The Frenchman, who routinely arouses NBA interest, is an energy baller. It’s rare for the glue guy on a team to also be arguably its best player. Yet here was Lessort, roaring into the paint and fearing no man in red. Olympiacos had been quite effective at eliminating the inside game in the first 20 minutes. Now, with the big guy rolling, the Greens could open up their offensive playbook a bit more.
Once Kendrick Nunn hit a fast break dunk, bringing the OAKA crowd to its feet, this Euroleague battle’s complexion had changed. There was only a bucket between the sides. The Greens were starting to believe again.
Have you ever been to Belgrade?
This is the game that makes Europe stand still. There was a full German broadcast team here. Slovenian and Serbian journalists also made the trip, along with this one Irishman. One of the latter turned to me during the darkest point for Panathinaikos in the first half?
“Have you ever been to Belgrade?” she asked. The expectation of the OAKA roar hadn’t quite lived up to expectation yet. As it happens, I have been but it was for a Euroleague Final Four and not the eternal derby. Still, once PAO started rolling, she turned to me again acknowledging that this was more like it.
It’s effectively the rivalry of rivalries. Is the eternal derby of Belgrade or that of Athens hotter? Given the, umm, colourful approach to the Panathinaikos banners there was clearly no love from them for Olympiacos. Like that derby in Belgrade, it’s home fans only at this clash. Having an away section would be ill-advised.
Whither Ataman?
The final part of actually reeling in Olympiacos was getting to Ergin Ataman.
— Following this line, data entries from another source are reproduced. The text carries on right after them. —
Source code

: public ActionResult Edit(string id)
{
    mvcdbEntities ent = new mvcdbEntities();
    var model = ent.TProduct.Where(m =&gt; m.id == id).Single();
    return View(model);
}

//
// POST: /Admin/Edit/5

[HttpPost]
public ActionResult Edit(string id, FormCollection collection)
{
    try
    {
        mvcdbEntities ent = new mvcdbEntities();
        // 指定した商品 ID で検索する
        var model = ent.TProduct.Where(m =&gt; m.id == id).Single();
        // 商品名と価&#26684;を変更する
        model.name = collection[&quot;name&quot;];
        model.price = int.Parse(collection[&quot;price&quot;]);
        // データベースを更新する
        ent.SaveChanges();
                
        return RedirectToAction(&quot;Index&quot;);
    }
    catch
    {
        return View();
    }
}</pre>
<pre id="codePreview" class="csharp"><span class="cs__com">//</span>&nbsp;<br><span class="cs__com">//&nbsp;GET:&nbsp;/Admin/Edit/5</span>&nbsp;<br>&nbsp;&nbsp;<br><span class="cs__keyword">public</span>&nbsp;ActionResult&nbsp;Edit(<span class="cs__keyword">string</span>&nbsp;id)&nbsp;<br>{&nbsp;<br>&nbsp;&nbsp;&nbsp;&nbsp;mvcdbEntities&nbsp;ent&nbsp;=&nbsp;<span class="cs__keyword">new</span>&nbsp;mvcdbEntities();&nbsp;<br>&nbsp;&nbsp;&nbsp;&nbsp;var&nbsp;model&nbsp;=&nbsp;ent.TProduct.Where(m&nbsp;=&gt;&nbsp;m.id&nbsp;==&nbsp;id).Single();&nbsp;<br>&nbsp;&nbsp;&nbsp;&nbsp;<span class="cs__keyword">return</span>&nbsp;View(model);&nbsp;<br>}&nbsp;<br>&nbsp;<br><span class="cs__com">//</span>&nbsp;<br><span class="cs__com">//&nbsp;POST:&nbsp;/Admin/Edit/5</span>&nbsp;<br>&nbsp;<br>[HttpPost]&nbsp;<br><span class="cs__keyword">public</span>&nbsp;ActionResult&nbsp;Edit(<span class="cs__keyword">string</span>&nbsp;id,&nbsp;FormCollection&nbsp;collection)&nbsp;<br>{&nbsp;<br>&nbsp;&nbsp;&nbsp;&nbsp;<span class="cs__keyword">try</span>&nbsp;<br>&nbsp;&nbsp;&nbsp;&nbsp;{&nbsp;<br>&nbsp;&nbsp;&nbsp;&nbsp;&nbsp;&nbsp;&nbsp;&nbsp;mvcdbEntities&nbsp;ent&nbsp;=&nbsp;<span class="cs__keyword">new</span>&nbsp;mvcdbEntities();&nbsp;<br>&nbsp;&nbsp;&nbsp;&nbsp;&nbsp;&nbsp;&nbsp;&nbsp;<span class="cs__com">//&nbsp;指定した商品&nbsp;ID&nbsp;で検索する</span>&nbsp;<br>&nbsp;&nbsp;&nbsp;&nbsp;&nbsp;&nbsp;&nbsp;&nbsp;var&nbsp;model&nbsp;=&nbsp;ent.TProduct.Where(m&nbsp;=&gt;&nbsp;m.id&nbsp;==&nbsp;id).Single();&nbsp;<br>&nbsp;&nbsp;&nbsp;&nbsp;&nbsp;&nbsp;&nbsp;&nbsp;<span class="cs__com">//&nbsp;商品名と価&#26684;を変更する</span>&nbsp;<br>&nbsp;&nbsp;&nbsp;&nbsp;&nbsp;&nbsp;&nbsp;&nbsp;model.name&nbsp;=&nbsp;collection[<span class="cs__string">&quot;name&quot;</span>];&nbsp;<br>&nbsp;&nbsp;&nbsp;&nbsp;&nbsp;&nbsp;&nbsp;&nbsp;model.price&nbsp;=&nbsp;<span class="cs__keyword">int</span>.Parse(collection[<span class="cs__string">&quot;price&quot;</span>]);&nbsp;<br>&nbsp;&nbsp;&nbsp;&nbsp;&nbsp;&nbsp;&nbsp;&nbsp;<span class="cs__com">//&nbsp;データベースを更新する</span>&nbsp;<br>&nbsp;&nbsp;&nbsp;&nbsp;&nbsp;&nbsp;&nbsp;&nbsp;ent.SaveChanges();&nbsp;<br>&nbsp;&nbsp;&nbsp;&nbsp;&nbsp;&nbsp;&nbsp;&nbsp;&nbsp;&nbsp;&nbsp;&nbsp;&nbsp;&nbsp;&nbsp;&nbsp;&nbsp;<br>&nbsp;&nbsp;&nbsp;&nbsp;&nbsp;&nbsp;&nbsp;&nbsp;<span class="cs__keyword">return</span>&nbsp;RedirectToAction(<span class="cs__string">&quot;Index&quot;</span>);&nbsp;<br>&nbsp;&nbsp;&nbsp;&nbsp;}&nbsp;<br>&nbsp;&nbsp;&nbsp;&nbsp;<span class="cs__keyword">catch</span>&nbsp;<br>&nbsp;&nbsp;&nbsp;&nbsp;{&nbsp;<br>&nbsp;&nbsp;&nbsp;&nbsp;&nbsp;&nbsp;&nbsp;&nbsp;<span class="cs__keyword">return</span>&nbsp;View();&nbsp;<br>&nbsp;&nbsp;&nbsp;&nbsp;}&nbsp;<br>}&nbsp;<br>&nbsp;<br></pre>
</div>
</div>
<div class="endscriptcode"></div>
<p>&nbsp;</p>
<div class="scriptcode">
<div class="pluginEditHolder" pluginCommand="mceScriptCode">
The Panathinaikos coach, easily one of the most colourful characters in Euroleague, was largely calm for the most part.
Still, in the fourth as his side kept getting that little bit closer but not all the way it was getting to him. Ataman was eventually called for a technical foul. It was arguably for less provocative remonstrations than normally lead to him getting such a decision against him.
He was the coach who waited. Tremendously successful on the domestic level, Ataman waited over 20 years into his career to get the Euroleague success he lusted after. It was he who guided Anadolu Efes to three straight title games and back to back championships. Ataman oversaw the return to glory of Panathinaikos last spring and now wants to three peat with the Greens. As he nears 60, Ataman has found the success he spent so long yearning for and he wants to guzzle it all.
Denouement
Juancho Hernangomez with the fast break, his effort blocked. Three men stand out of bounds, two Olympiacos and one Panathinaikos. It’s Kendrick Nunn that’s on the right side to gather a ball bouncing towards the three point line. He collects, strides, and finishes. The game is tied for the first time since the start.
From the line, Kostas Sloukas pushes the Greens in front, only for an Evan Fournier three to restore Oly’s advantage. It may just be a regular season round in Euroleague on paper. Right now, in this moment, you know it is more than a basketball game.
Fournier decided it was his show. He didn’t quite silence the fans in the OAKA but he certainly made their roars seem meeker. The French hotshot made the key buckets late to kill off the comeback. In the home of the Greens, it was a Red night.